- **What is expected**: Restate all data exactly. No images.

- **Record extracts**:
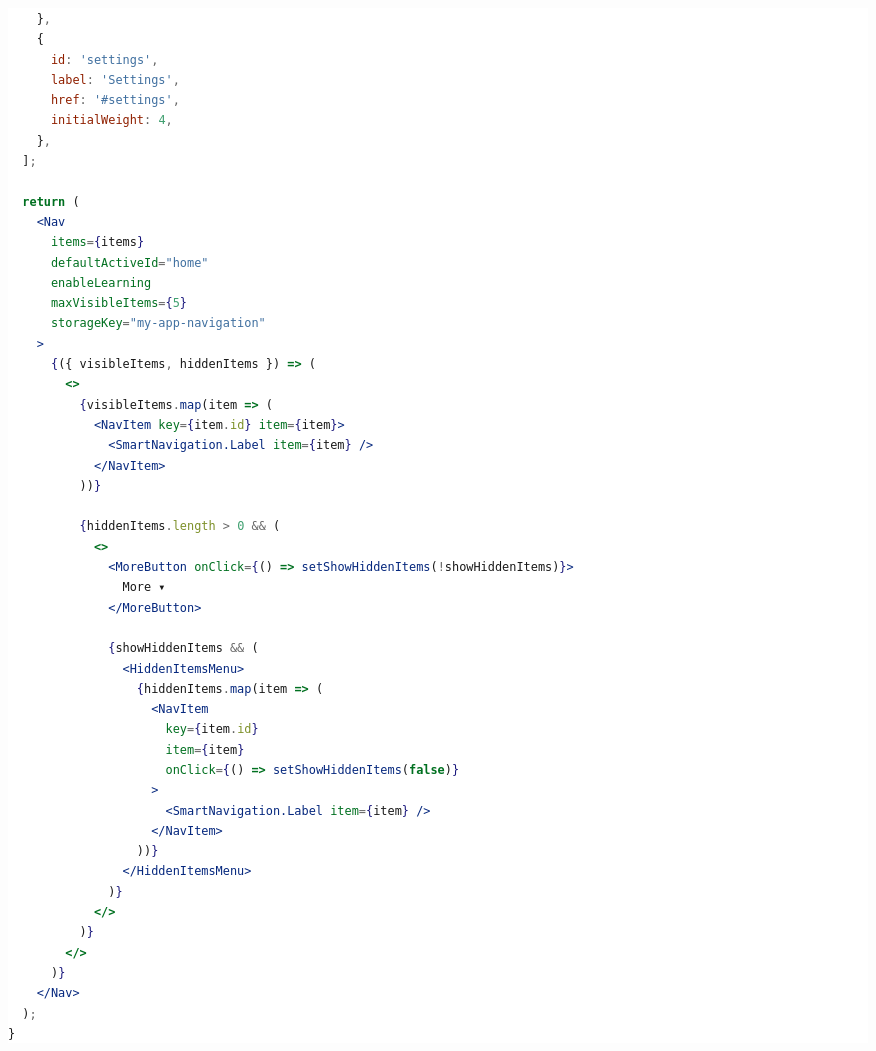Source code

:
 ```jsx
    },
    {
      id: 'settings',
      label: 'Settings',
      href: '#settings',
      initialWeight: 4,
    },
  ];

  return (
    <Nav
      items={items}
      defaultActiveId="home"
      enableLearning
      maxVisibleItems={5}
      storageKey="my-app-navigation"
    >
      {({ visibleItems, hiddenItems }) => (
        <>
          {visibleItems.map(item => (
            <NavItem key={item.id} item={item}>
              <SmartNavigation.Label item={item} />
            </NavItem>
          ))}
          
          {hiddenItems.length > 0 && (
            <>
              <MoreButton onClick={() => setShowHiddenItems(!showHiddenItems)}>
                More ▾
              </MoreButton>
              
              {showHiddenItems && (
                <HiddenItemsMenu>
                  {hiddenItems.map(item => (
                    <NavItem 
                      key={item.id} 
                      item={item}
                      onClick={() => setShowHiddenItems(false)}
                    >
                      <SmartNavigation.Label item={item} />
                    </NavItem>
                  ))}
                </HiddenItemsMenu>
              )}
            </>
          )}
        </>
      )}
    </Nav>
  );
}
```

- **Response**:
Source code

:
 ```jsx
    },
    {
      id: 'settings',
      label: 'Settings',
      href: '#settings',
      initialWeight: 4,
    },
  ];

  return (
    <Nav
      items={items}
      defaultActiveId="home"
      enableLearning
      maxVisibleItems={5}
      storageKey="my-app-navigation"
    >
      {({ visibleItems, hiddenItems }) => (
        <>
          {visibleItems.map(item => (
            <NavItem key={item.id} item={item}>
              <SmartNavigation.Label item={item} />
            </NavItem>
          ))}
          
          {hiddenItems.length > 0 && (
            <>
              <MoreButton onClick={() => setShowHiddenItems(!showHiddenItems)}>
                More ▾
              </MoreButton>
              
              {showHiddenItems && (
                <HiddenItemsMenu>
                  {hiddenItems.map(item => (
                    <NavItem 
                      key={item.id} 
                      item={item}
                      onClick={() => setShowHiddenItems(false)}
                    >
                      <SmartNavigation.Label item={item} />
                    </NavItem>
                  ))}
                </HiddenItemsMenu>
              )}
            </>
          )}
        </>
      )}
    </Nav>
  );
}
```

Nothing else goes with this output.